I sigh, think. “It’s not that I’m holding back. We’re taking our time exploring what it means for us to…be together. And I’m okay with that.” I reach out and take her hand. “Yeah, I’m a man, with a man’s desires and needs, and yeah, it’s been a hell of a long time. But I’ll wait. And I’m not waiting for you, I’m waiting for us.”

She rubs one of my knuckles with her thumb. “Thank you for being so patient. For understanding.”

“It’s as much for me as it is you, Nadia. I want this between us to be…right, and good. I’m not ready to rush into anything either. It’s new, for both of us.”

“But you’re still taking your cues from me as to…how far things go.”

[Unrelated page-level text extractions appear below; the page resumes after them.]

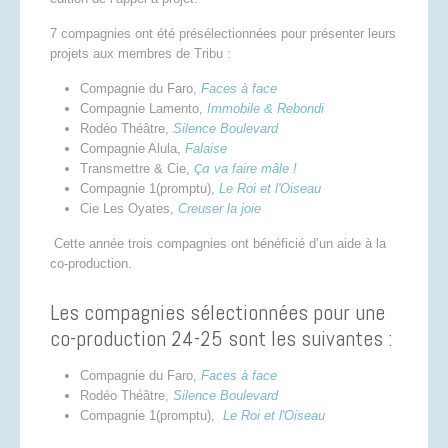
7 compagnies ont été présélectionnées pour présenter leurs
projets aux membres de Tribu :
Compagnie du Faro,
Faces à face
Compagnie Lamento,
Immobile & Rebondi
Rodéo Théâtre,
Silence Boulevard
Compagnie Alula,
Falaise
Transmettre & Cie,
va faire mâle !
Ça
Compagnie 1(promptu),
Le Roi et l'Oiseau
Cie Les Oyates,
Creuser la joie
Cette année trois compagnies ont bénéficié d’un aide à la
co-production.
Les compagnies sélectionnées pour une
co-production 24-25 sont les suivantes :
Compagnie du Faro,
Faces à face
Rodéo Théâtre,
Silence Boulevard
Compagnie 1(promptu),
Le Roi et l'Oiseau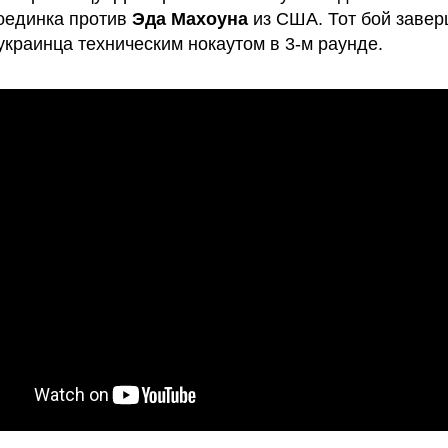
оединка против
Эда Махоуна
из США. Тот бой заве
украинца техническим нокаутом в 3-м раунде.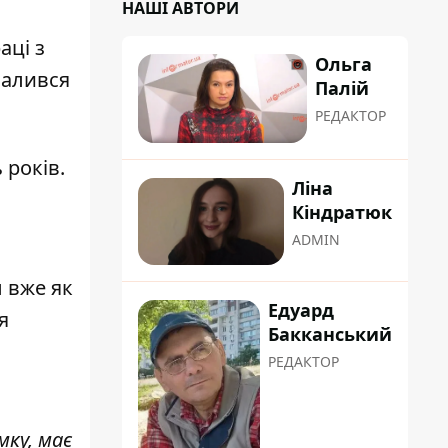
НАШІ АВТОРИ
аці з
Ольга
валився
Палій
РЕДАКТОР
 років.
Ліна
Кіндратюк
ADMIN
л вже як
Едуард
я
Бакканський
РЕДАКТОР
мку, має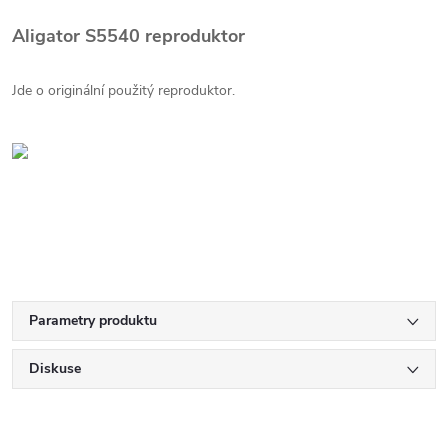
Aligator S5540 reproduktor
Jde o originální použitý reproduktor.
Parametry produktu
Diskuse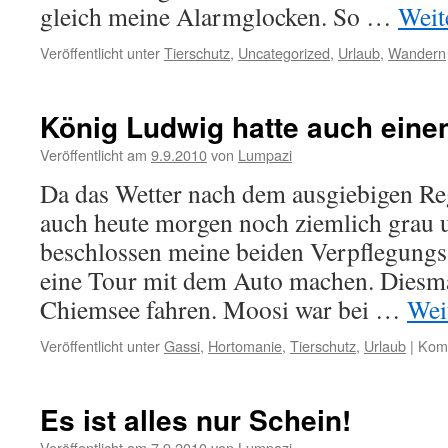
gleich meine Alarmglocken. So …
Weit
Veröffentlicht unter
Tierschutz
,
Uncategorized
,
Urlaub
,
Wandern
König Ludwig hatte auch ein
Veröffentlicht am
9.9.2010
von
Lumpazi
Da das Wetter nach dem ausgiebigen Re
auch heute morgen noch ziemlich grau 
beschlossen meine beiden Verpflegungs
eine Tour mit dem Auto machen. Diesma
Chiemsee fahren. Moosi war bei …
Wei
Veröffentlicht unter
Gassi
,
Hortomanie
,
Tierschutz
,
Urlaub
|
Komm
Es ist alles nur Schein!
Veröffentlicht am
7.9.2010
von
Lumpazi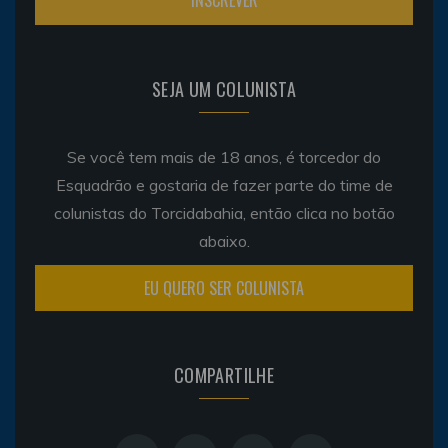
SEJA UM COLUNISTA
Se você tem mais de 18 anos, é torcedor do
Esquadrão e gostaria de fazer parte do time de
colunistas do Torcidabahia, então clica no botão
abaixo.
EU QUERO SER COLUNISTA
COMPARTILHE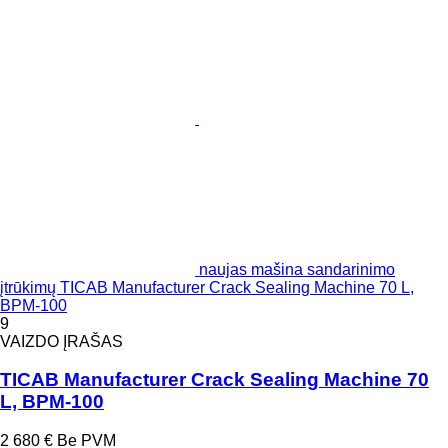
naujas mašina sandarinimo
įtrūkimų TICAB Manufacturer Crack Sealing Machine 70 L,
BPM-100
9
VAIZDO ĮRAŠAS
TICAB Manufacturer Crack Sealing Machine 70
L, BPM-100
2 680 €
Be PVM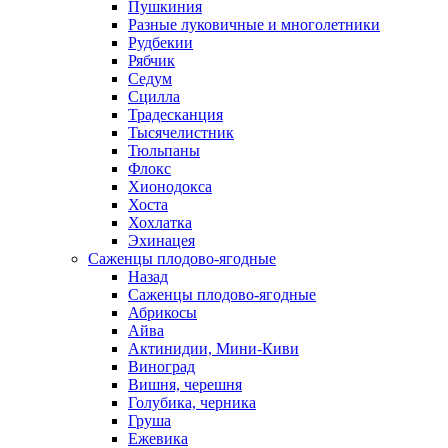
Пушкиния
Разные луковичные и многолетники
Рудбекии
Рябчик
Седум
Сцилла
Традесканция
Тысячелистник
Тюльпаны
Флокс
Хионодокса
Хоста
Хохлатка
Эхинацея
Саженцы плодово-ягодные
Назад
Саженцы плодово-ягодные
Абрикосы
Айва
Актинидии, Мини-Киви
Виноград
Вишня, черешня
Голубика, черника
Груша
Ежевика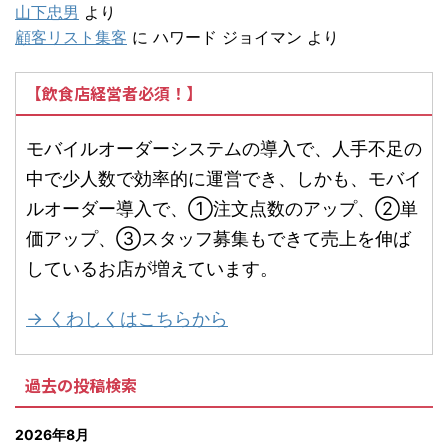
山下忠男
より
顧客リスト集客
に
ハワード ジョイマン
より
【飲食店経営者必須！】
モバイルオーダーシステムの導入で、人手不足の
中で少人数で効率的に運営でき、しかも、モバイ
ルオーダー導入で、①注文点数のアップ、②単
価アップ、③スタッフ募集もできて売上を伸ば
しているお店が増えています。
→ くわしくはこちらから
過去の投稿検索
2026年8月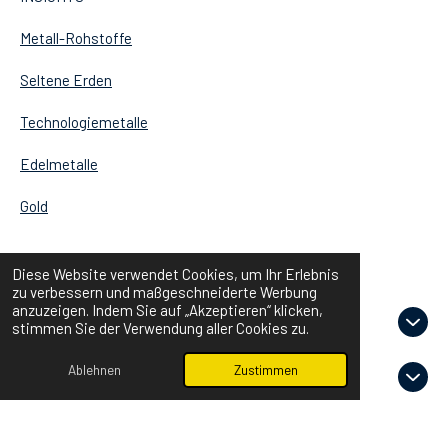
Metall-Rohstoffe
Seltene Erden
Technologiemetalle
Edelmetalle
Gold
Diese Website verwendet Cookies, um Ihr Erlebnis
GOOD TO KNOW
zu verbessern und maßgeschneiderte Werbung
anzuzeigen. Indem Sie auf „Akzeptieren“ klicken,
Seltene Erden
stimmen Sie der Verwendung aller Cookies zu.
Ablehnen
Zustimmen
Zukunftsmetalle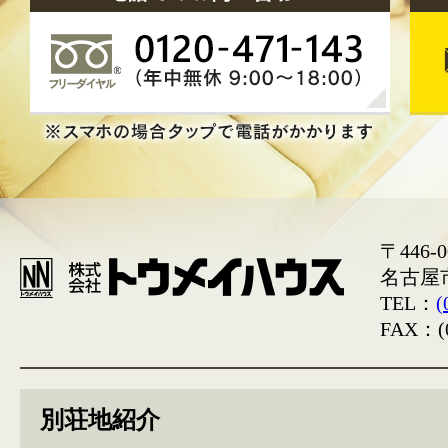
〒446-0
名古屋
TEL：
(
FAX：(0
別荘地紹介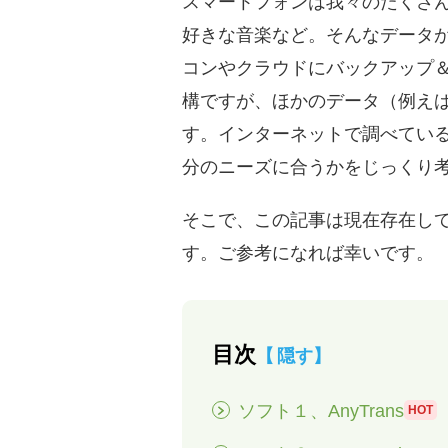
スマートフォンは我々のたくさ
好きな音楽など。そんなデータが
コンやクラウドにバックアップ＆
構ですが、ほかのデータ（例えば
す。インターネットで調べてい
分のニーズに合うかをじっくり
そこで、この記事は現在存在して
す。ご参考になれば幸いです。
目次
隠す
ソフト１、AnyTrans
HOT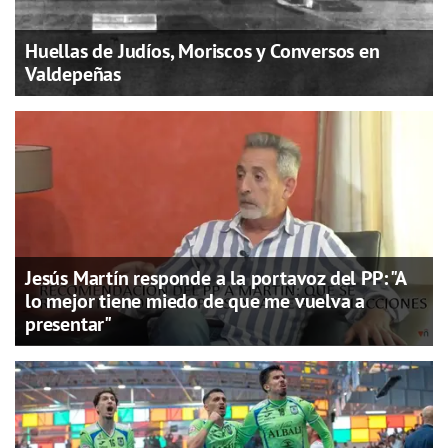
Huellas de Judíos, Moriscos y Conversos en
Valdepeñas
Jesús Martín responde a la portavoz del PP: "A
lo mejor tiene miedo de que me vuelva a
presentar"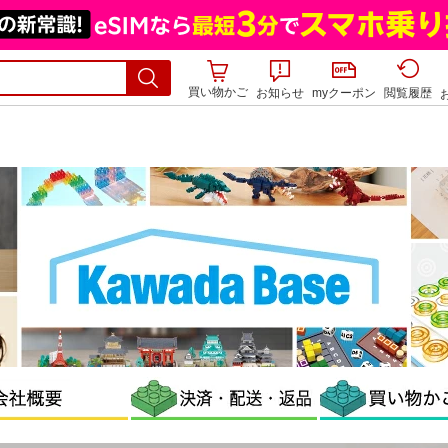
買い物かご
お知らせ
myクーポン
閲覧履歴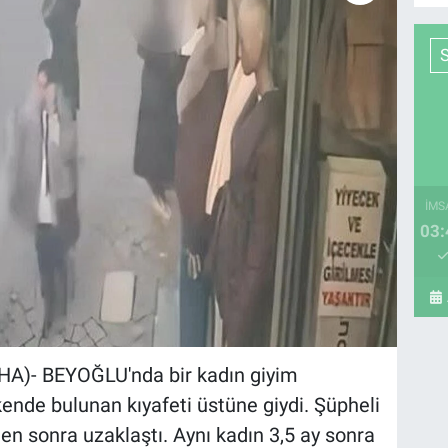
İMS
03:
A)- BEYOĞLU'nda bir kadın giyim
de bulunan kıyafeti üstüne giydi. Şüpheli
n sonra uzaklaştı. Aynı kadın 3,5 ay sonra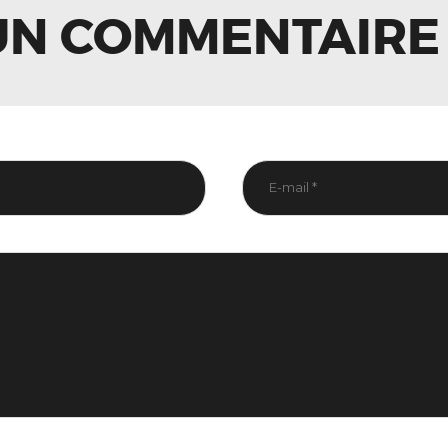
UN COMMENTAIRE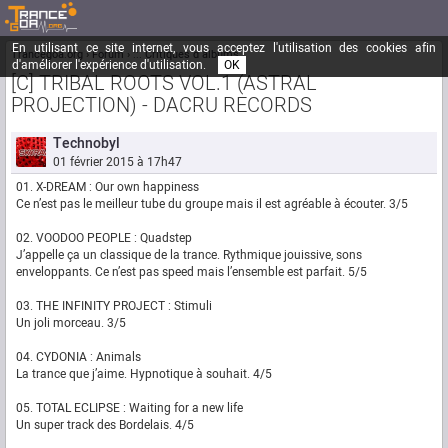
En utilisant ce site internet, vous acceptez l'utilisation des cookies afin
Trancegoa.org
Forum
::. Critiques d albums
d'améliorer l'expérience d'utilisation.
OK
[C] TRIBAL ROOTS VOL.1 (ASTRAL
PROJECTION) - DACRU RECORDS
Technobyl
01 février 2015 à 17h47
01. X-DREAM : Our own happiness
Ce n’est pas le meilleur tube du groupe mais il est agréable à écouter. 3/5
02. VOODOO PEOPLE : Quadstep
J’appelle ça un classique de la trance. Rythmique jouissive, sons
enveloppants. Ce n’est pas speed mais l’ensemble est parfait. 5/5
03. THE INFINITY PROJECT : Stimuli
Un joli morceau. 3/5
04. CYDONIA : Animals
La trance que j’aime. Hypnotique à souhait. 4/5
05. TOTAL ECLIPSE : Waiting for a new life
Un super track des Bordelais. 4/5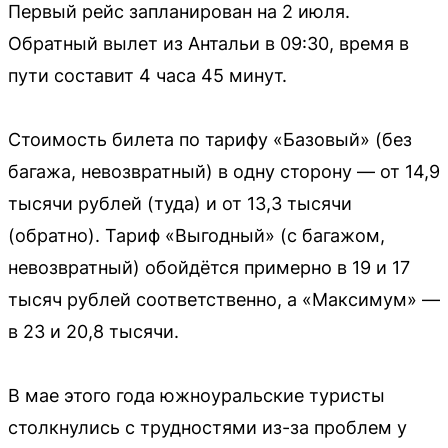
Первый рейс запланирован на 2 июля.
Обратный вылет из Антальи в 09:30, время в
пути составит 4 часа 45 минут.
Стоимость билета по тарифу «Базовый» (без
багажа, невозвратный) в одну сторону — от 14,9
тысячи рублей (туда) и от 13,3 тысячи
(обратно). Тариф «Выгодный» (с багажом,
невозвратный) обойдётся примерно в 19 и 17
тысяч рублей соответственно, а «Максимум» —
в 23 и 20,8 тысячи.
В мае этого года южноуральские туристы
столкнулись с трудностями из-за проблем у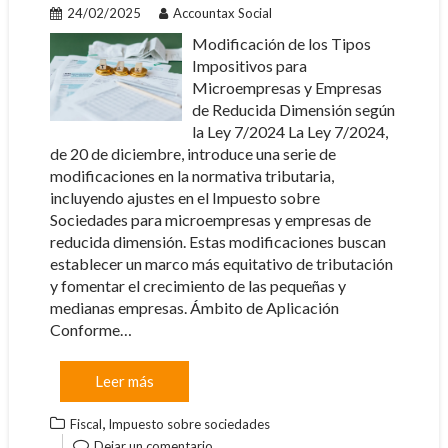
24/02/2025
Accountax Social
Modificación de los Tipos
Impositivos para
Microempresas y Empresas
de Reducida Dimensión según
la Ley 7/2024 La Ley 7/2024,
de 20 de diciembre, introduce una serie de
modificaciones en la normativa tributaria,
incluyendo ajustes en el Impuesto sobre
Sociedades para microempresas y empresas de
reducida dimensión. Estas modificaciones buscan
establecer un marco más equitativo de tributación
y fomentar el crecimiento de las pequeñas y
medianas empresas. Ámbito de Aplicación
Conforme…
Leer más
,
Fiscal
Impuesto sobre sociedades
Dejar un comentario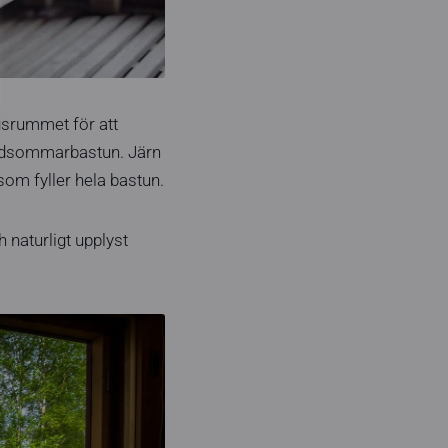
ngsrummet för att
 midsommarbastun. Järn
som fyller hela bastun.
 naturligt upplyst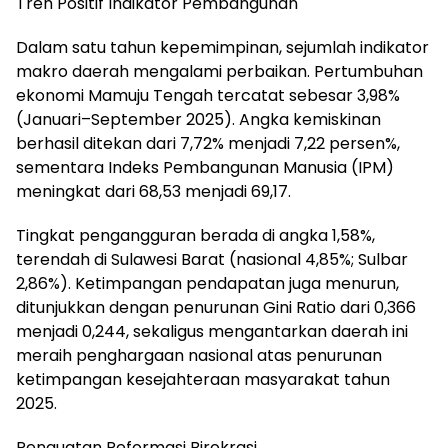
Tren Positif Indikator Pembangunan
Dalam satu tahun kepemimpinan, sejumlah indikator
makro daerah mengalami perbaikan. Pertumbuhan
ekonomi Mamuju Tengah tercatat sebesar 3,98%
(Januari–September 2025). Angka kemiskinan
berhasil ditekan dari 7,72% menjadi 7,22 persen%,
sementara Indeks Pembangunan Manusia (IPM)
meningkat dari 68,53 menjadi 69,17.
Tingkat pengangguran berada di angka 1,58%,
terendah di Sulawesi Barat (nasional 4,85%; Sulbar
2,86%). Ketimpangan pendapatan juga menurun,
ditunjukkan dengan penurunan Gini Ratio dari 0,366
menjadi 0,244, sekaligus mengantarkan daerah ini
meraih penghargaan nasional atas penurunan
ketimpangan kesejahteraan masyarakat tahun
2025.
Penguatan Reformasi Birokrasi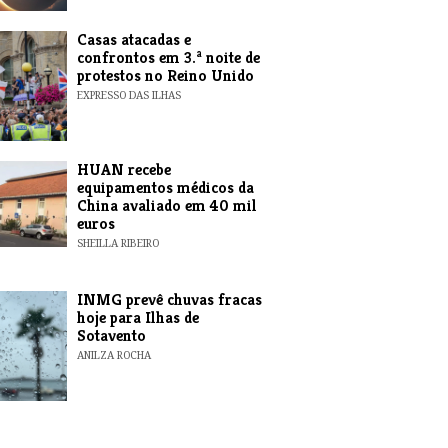
Casas atacadas e
confrontos em 3.ª noite de
protestos no Reino Unido
EXPRESSO DAS ILHAS
HUAN recebe
equipamentos médicos da
China avaliado em 40 mil
euros
SHEILLA RIBEIRO
INMG prevê chuvas fracas
hoje para Ilhas de
Sotavento
ANILZA ROCHA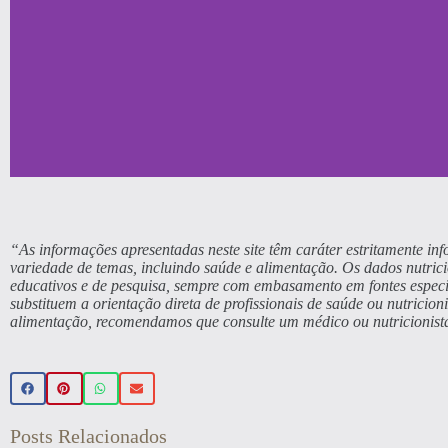
Beleza
“As informações apresentadas neste site têm caráter estritamente i
variedade de temas, incluindo saúde e alimentação. Os dados nutrici
educativos e de pesquisa, sempre com embasamento em fontes especi
🌿 Realce sua beleza de forma natu
substituem a orientação direta de profissionais de saúde ou nutricio
alimentação, recomendamos que consulte um médico ou nutricionista
beleza veganos 💚 Use o cupom P
sua primeira compr
Veja a
Posts Relacionados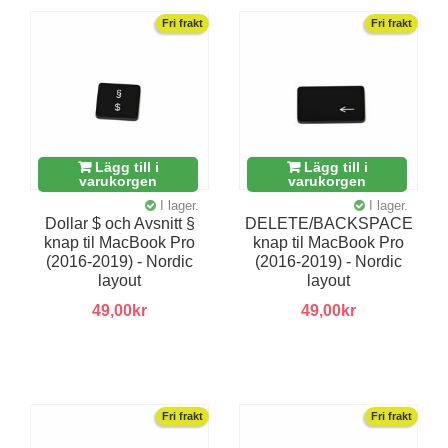
Fri frakt
Fri frakt
Lägg till i
Lägg till i
varukorgen
varukorgen
I lager.
I lager.
Dollar $ och Avsnitt §
DELETE/BACKSPACE
knap til MacBook Pro
knap til MacBook Pro
(2016-2019) - Nordic
(2016-2019) - Nordic
layout
layout
49,00kr
49,00kr
Fri frakt
Fri frakt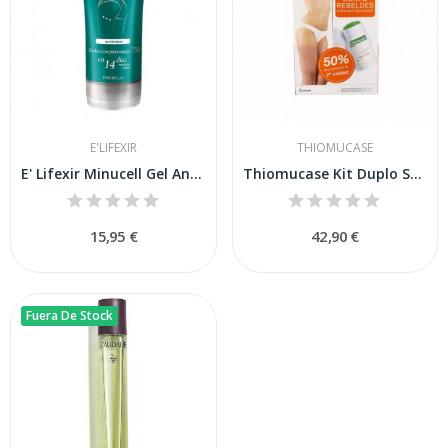
E'LIFEXIR
THIOMUCASE
E' Lifexir Minucell Gel Anticelulitico 200 ml
Thiomucase Kit Duplo Stick Zonas Rebeldes +...
15,95 €
42,90 €
Fuera De Stock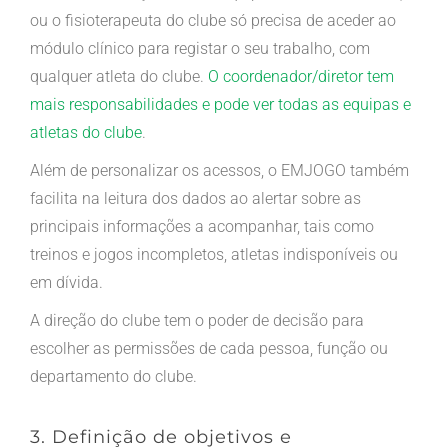
ou o fisioterapeuta do clube só precisa de aceder ao
módulo clínico para registar o seu trabalho, com
qualquer atleta do clube.
O coordenador/diretor tem
mais responsabilidades e pode ver todas as equipas e
atletas do clube
.
Além de personalizar os acessos, o EMJOGO também
facilita na leitura dos dados ao alertar sobre as
principais informações a acompanhar, tais como
treinos e jogos incompletos, atletas indisponíveis ou
em dívida.
A direção do clube tem o poder de decisão para
escolher as permissões de cada pessoa, função ou
departamento do clube.
3. Definição de objetivos e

“Yeah.” I shrug. “I’ve had more time, I guess. I know I’m as ready as I can be to be intimate with someone again. It’s a big step, and it’s not something I take lightly. I’m not gonna rush into that just because my dumb growly male hormones are being pushy. It means more to me than just something physical.”

“You are holding back what your dumb growly male hormones want, then.”

“Of course.”

She stands up, still holding my hand. “Let’s go in. I’m hungry.” On the way up the steps to her cabin, she glances up at me. “Nathan?”

I pause with my hand on the doorknob. “Yeah.”

“You’re spinning it to be about you, but really, it’s for me.”

“Yeah, maybe a little.”

“Or a lot.” She lifts up and kisses me, a slant-wise kiss across my lips. “And I just wanted to say thank you.” She touches my lips. “Don’t say anything else. I just want you to know that I see it, and I’m thankful.”

We go in, and we have a quiet dinner which we make together, something neither of us has ever done before. There’s burgers fried in a cast iron skillet, puffy whole grain buns, a tossed salad, a bottle of wine.

We’re on the couch, and lately, this is where we kiss, and then eventually she goes to bed and I sleep here, on the couch. Better than alone, in my cabin, far away from her. And I think she likes having me near. It’s a nice couch, comfortable. But I think I’ve also been sensing her coming to a shift.

She has something on her mind, something she’s still chewing on, and I wait her out.

“So…” she trails off, starts again. “I’ve tried to come up with the best way to say this, but can’t make it sound any better. So here goes.”

I touch her cheek with my thumb. “Whatever it is, just say it.”

“I’m ready for the next step, but I want you to lead us there. I know you’ve been waiting for me, and like you said earlier, I think I’m as ready as I can be.”

“There’s no rush, Nadia.”

“I know.” She smiles, takes my hand. “I’m not rushing. I don’t feel rushed. I feel ready, even though I know some part of me will never quite be all the way ready. And I want more. I’m getting impatient with just kissing you.” Another thoughtful pause. “You make me feel beautiful, and seen, and appreciated, and safe. And I want the next step.”